Prompt ::
Your answer must be only the lines below from the one containing "Text und Fotos: M." through the one containing "- Diners, Visa i MasterCard", copied exactly, with the pictures left out.

== The input

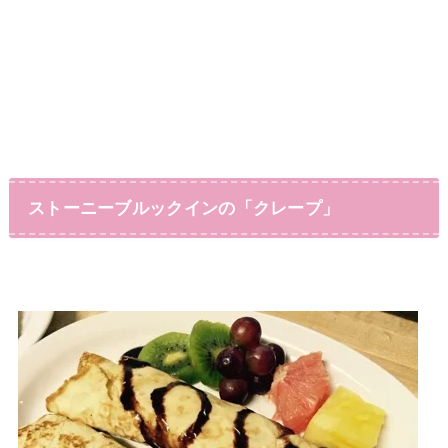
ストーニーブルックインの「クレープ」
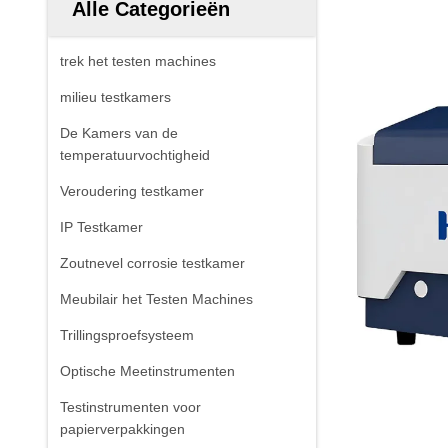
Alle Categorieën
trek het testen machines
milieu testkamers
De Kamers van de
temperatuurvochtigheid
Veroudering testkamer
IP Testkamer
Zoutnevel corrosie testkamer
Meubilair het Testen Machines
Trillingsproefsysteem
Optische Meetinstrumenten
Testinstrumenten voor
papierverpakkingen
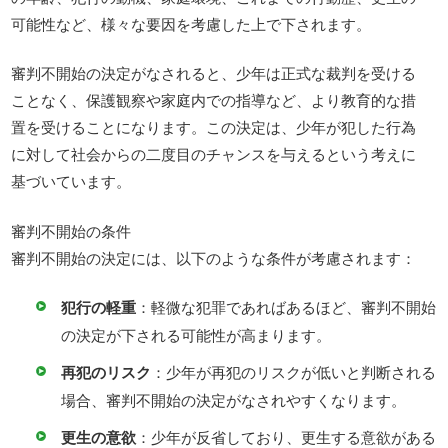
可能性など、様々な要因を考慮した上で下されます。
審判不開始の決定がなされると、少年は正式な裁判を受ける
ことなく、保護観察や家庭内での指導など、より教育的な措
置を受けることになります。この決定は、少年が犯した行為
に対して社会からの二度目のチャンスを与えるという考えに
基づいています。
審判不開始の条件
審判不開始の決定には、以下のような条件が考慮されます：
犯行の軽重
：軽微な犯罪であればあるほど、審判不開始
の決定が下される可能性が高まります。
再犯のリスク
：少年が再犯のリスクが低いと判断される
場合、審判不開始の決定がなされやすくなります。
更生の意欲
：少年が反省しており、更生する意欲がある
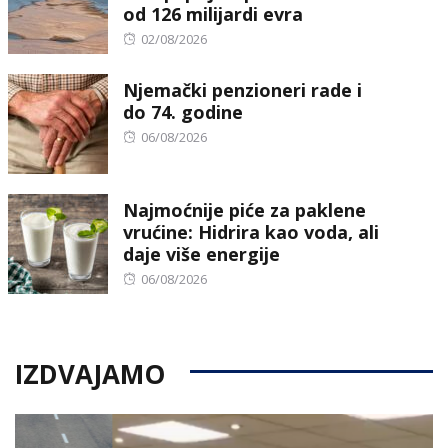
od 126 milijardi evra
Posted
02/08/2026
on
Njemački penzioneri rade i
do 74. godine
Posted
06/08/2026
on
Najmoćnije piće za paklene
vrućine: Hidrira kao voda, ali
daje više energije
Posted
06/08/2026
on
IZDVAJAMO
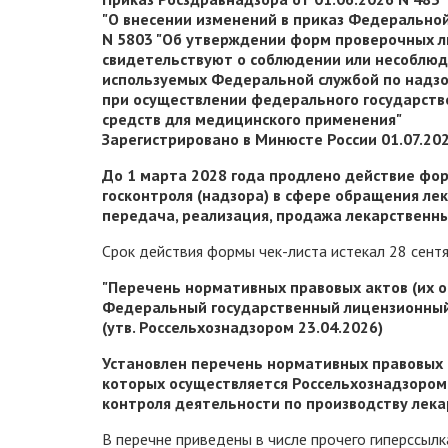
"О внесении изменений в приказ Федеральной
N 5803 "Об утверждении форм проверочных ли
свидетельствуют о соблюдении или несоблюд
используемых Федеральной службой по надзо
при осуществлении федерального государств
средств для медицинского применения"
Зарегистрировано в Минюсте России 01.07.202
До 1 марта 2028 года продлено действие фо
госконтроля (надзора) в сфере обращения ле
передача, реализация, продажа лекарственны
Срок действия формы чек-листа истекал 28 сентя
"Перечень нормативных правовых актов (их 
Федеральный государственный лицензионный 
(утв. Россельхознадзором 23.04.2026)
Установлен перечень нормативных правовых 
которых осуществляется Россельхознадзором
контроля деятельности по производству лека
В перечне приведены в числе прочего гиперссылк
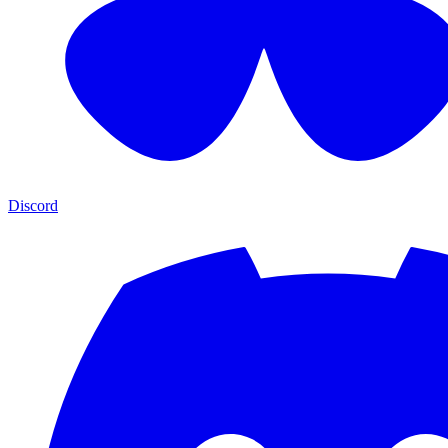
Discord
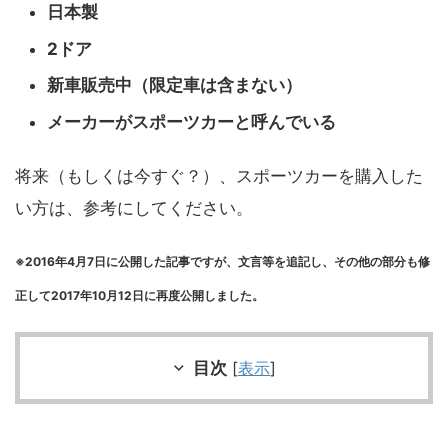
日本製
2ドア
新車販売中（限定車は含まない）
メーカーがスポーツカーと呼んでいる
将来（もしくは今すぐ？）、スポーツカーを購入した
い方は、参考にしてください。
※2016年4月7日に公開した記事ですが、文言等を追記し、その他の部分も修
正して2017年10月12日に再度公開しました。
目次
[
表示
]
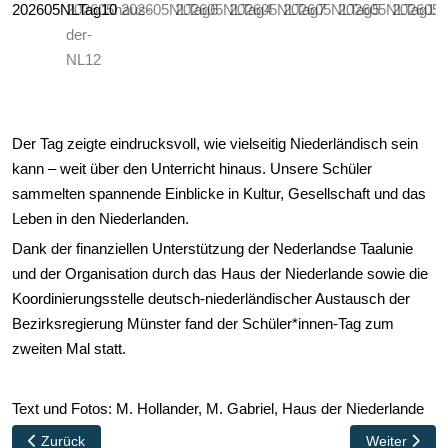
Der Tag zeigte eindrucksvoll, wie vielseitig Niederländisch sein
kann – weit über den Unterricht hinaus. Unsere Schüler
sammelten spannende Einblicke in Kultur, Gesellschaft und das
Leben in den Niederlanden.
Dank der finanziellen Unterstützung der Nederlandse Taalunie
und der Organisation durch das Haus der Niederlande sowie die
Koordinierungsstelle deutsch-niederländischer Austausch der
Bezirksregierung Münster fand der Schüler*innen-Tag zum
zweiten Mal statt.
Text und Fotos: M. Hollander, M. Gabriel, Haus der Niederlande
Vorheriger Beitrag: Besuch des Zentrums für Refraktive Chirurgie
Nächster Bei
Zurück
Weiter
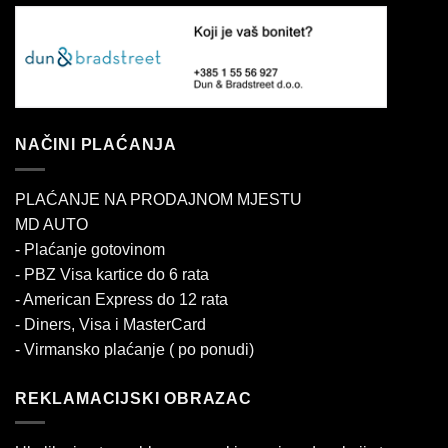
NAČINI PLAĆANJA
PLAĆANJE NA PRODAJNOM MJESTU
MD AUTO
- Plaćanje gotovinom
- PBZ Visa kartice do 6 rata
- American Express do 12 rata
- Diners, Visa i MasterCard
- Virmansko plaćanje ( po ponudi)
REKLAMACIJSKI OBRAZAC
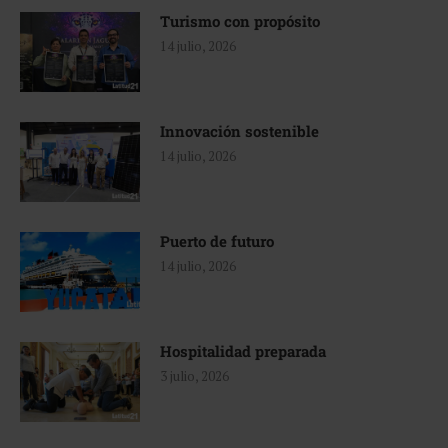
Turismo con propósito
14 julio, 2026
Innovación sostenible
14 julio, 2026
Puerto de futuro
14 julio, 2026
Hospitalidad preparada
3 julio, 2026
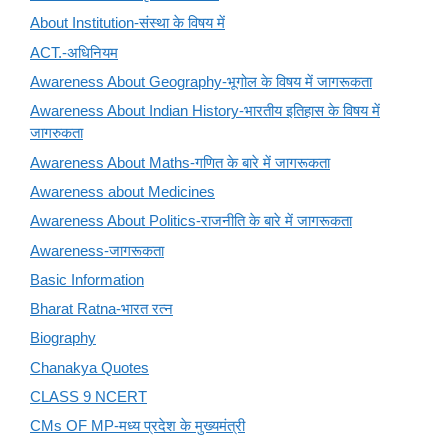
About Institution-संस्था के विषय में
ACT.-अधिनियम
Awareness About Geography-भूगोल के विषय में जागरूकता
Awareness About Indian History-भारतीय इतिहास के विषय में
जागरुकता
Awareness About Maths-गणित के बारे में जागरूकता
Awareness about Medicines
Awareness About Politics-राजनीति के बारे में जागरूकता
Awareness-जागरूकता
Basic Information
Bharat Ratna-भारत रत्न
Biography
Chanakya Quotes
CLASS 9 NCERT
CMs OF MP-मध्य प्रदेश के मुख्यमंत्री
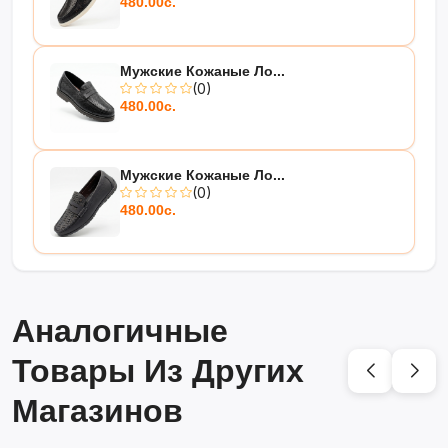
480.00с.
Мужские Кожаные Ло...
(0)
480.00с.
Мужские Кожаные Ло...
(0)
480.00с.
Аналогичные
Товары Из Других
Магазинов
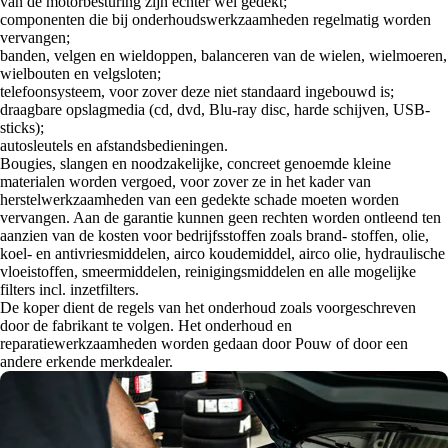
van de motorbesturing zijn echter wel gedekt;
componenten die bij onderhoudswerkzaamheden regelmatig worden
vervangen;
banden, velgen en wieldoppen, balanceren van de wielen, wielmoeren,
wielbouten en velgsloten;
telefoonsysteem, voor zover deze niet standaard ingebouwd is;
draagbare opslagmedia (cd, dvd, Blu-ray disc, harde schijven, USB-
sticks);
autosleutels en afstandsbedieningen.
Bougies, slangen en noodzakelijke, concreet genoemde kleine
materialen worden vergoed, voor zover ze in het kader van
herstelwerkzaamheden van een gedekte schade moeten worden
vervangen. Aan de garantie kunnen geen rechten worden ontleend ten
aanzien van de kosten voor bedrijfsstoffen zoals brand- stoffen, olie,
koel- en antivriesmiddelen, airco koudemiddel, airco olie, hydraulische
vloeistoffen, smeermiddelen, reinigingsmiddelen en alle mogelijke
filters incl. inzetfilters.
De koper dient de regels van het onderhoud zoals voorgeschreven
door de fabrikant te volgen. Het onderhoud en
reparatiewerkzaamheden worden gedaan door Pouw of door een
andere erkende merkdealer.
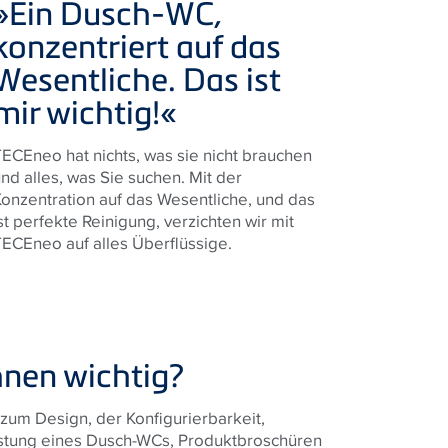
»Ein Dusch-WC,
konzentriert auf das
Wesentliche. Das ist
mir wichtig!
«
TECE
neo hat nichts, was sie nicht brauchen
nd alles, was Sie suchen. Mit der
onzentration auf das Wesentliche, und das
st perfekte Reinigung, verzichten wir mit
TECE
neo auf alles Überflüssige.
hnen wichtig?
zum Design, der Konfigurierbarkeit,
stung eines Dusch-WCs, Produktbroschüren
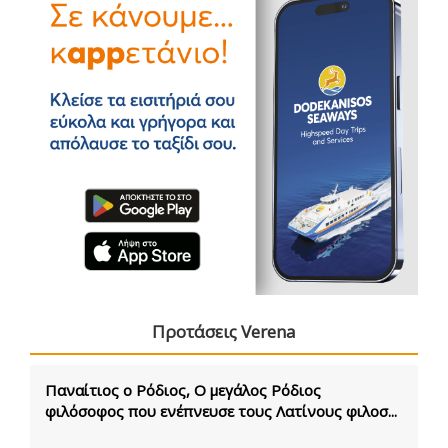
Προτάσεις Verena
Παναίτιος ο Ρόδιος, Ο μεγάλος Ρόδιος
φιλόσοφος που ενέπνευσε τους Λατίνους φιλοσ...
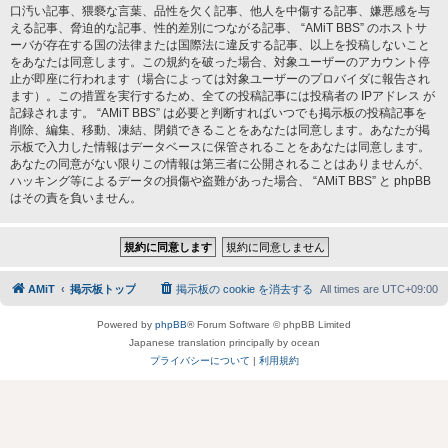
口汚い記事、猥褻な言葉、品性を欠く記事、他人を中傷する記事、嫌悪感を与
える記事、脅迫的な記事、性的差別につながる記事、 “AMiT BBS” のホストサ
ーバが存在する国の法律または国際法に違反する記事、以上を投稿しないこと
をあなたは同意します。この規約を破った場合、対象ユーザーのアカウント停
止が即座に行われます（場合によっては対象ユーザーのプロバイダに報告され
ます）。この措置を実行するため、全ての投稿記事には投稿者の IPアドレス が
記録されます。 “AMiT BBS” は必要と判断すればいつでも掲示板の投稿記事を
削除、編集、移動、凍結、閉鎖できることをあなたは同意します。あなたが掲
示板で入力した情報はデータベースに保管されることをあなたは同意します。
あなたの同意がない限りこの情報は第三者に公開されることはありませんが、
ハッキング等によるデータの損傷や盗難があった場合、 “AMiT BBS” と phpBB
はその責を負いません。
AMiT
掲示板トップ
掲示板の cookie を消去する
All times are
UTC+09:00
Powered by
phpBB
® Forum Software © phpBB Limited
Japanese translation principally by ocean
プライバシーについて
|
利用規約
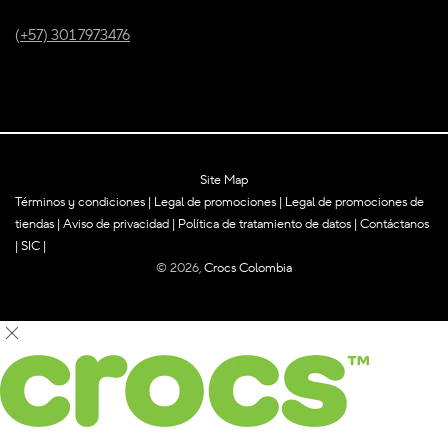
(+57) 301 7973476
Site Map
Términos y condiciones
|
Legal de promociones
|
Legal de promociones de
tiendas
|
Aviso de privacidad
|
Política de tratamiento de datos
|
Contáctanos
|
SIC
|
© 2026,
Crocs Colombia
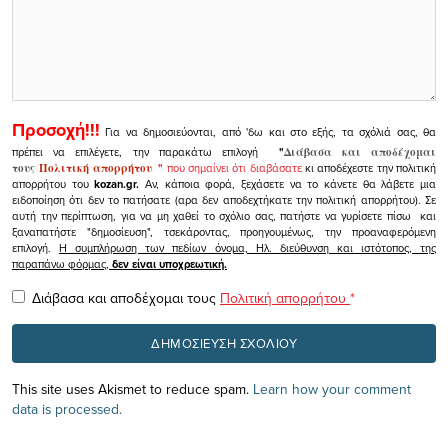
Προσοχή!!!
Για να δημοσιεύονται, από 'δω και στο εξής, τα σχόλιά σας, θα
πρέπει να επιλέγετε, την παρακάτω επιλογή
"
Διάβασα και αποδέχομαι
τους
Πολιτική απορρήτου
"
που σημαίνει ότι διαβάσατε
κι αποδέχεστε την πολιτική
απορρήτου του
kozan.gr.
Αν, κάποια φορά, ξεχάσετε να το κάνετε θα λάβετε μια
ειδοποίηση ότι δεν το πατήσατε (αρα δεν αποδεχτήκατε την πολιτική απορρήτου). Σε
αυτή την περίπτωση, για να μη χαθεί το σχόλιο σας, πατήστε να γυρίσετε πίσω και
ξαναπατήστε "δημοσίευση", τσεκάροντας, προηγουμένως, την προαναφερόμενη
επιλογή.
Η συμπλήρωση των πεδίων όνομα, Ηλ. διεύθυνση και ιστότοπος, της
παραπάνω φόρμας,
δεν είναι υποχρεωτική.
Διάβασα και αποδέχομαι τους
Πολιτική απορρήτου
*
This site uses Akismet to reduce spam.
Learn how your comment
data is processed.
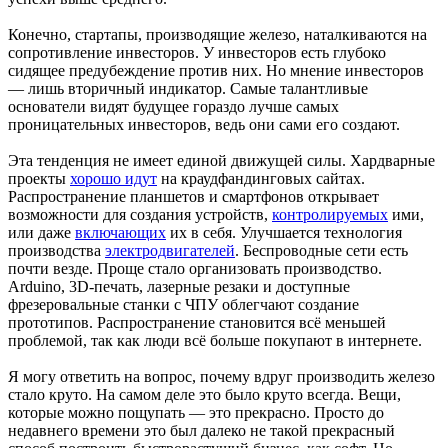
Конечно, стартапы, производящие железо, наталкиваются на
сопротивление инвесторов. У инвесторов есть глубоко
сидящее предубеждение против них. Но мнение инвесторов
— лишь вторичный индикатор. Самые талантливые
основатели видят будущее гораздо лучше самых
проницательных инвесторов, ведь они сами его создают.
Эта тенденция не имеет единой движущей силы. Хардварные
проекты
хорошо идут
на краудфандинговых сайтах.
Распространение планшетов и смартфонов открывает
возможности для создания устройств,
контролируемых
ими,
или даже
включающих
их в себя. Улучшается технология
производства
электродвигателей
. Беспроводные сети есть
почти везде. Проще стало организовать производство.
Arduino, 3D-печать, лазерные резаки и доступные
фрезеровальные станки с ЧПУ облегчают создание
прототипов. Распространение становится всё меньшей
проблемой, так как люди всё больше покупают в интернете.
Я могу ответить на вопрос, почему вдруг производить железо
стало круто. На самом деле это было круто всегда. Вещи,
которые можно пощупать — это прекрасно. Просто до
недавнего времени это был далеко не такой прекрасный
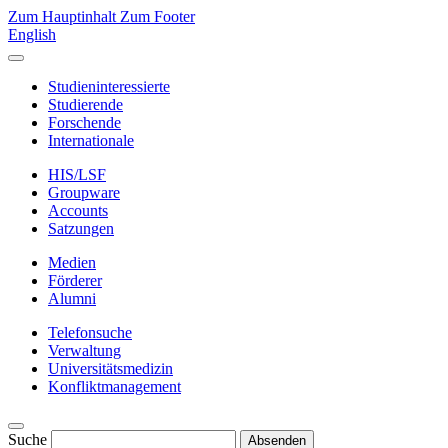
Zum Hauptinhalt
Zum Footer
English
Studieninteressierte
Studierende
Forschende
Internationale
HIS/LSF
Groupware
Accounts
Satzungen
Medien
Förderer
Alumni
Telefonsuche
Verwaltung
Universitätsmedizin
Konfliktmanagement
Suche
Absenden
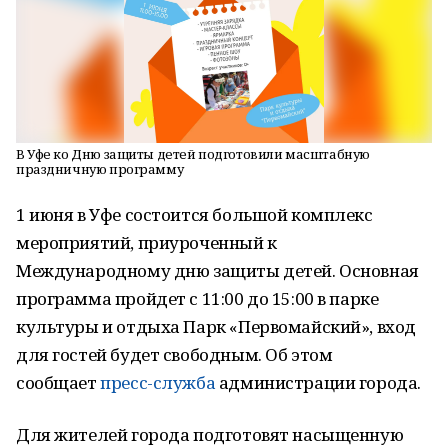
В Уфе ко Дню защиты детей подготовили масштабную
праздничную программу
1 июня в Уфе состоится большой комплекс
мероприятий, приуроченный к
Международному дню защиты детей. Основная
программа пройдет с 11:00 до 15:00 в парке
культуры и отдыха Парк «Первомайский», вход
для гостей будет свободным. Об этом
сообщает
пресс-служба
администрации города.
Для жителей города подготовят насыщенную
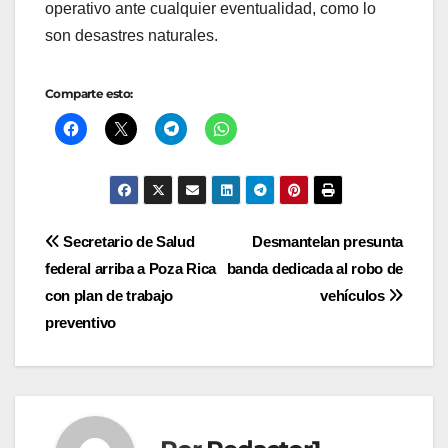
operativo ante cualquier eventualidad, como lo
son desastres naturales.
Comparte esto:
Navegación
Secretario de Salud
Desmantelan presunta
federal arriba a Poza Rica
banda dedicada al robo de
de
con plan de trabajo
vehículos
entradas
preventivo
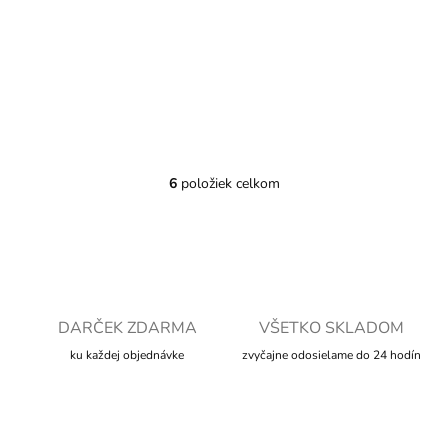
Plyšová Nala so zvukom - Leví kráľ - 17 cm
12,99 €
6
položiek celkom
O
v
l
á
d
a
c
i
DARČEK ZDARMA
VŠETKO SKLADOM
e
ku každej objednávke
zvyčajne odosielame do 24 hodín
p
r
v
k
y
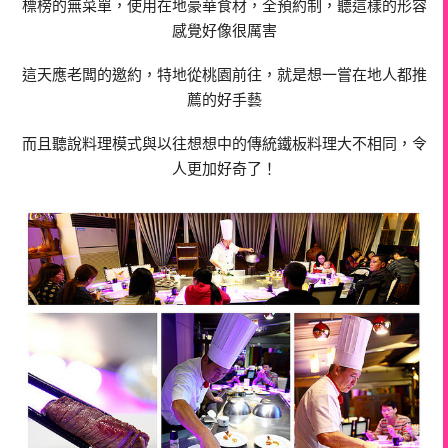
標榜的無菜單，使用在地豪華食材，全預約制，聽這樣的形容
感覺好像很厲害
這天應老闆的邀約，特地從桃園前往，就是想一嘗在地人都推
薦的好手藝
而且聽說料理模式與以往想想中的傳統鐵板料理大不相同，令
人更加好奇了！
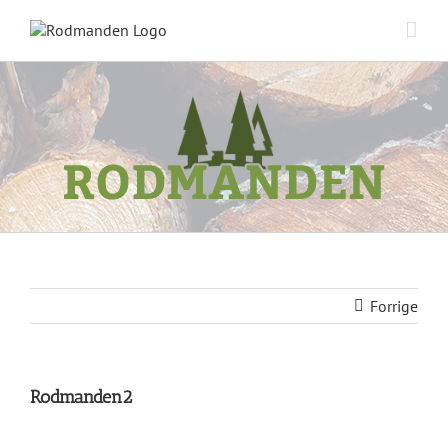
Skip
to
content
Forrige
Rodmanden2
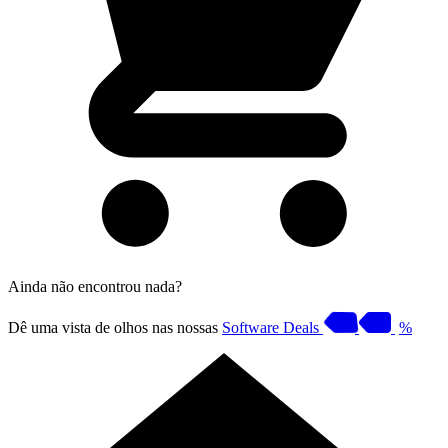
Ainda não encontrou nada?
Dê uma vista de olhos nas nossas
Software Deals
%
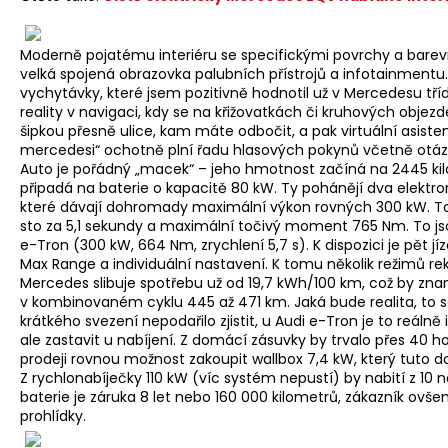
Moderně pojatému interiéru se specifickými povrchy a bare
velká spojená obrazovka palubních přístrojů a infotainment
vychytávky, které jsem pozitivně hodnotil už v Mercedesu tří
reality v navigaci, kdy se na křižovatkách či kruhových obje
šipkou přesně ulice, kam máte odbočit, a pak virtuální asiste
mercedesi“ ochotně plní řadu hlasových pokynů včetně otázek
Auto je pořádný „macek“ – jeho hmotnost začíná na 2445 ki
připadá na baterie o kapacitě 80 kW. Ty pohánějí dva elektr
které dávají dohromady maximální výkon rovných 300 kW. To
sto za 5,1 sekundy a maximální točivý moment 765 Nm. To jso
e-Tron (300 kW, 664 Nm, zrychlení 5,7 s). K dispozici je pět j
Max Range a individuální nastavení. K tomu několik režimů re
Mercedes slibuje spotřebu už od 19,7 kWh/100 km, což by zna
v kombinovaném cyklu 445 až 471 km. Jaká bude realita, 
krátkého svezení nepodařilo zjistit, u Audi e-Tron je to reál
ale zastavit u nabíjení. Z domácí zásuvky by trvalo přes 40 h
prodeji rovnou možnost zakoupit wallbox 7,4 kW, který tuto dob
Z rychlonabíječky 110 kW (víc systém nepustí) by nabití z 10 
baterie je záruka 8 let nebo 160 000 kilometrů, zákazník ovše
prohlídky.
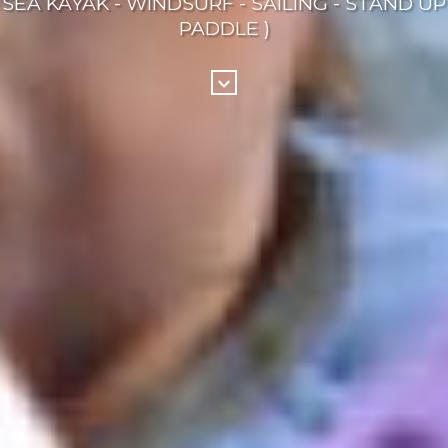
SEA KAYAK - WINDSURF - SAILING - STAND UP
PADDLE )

====

Finished task ::
Text und Fotos: M. Hollander, M. Gabriel, Haus der Niederlande
Vorheriger Beitrag: Besuch des Zentrums für Refraktive Chirurgie
Nächster Bei
Zurück
Weiter
NAČINI PLAĆANJA
PLAĆANJE NA PRODAJNOM MJESTU
MD AUTO
- Plaćanje gotovinom
- PBZ Visa kartice do 6 rata
- American Express do 12 rata
- Diners, Visa i MasterCard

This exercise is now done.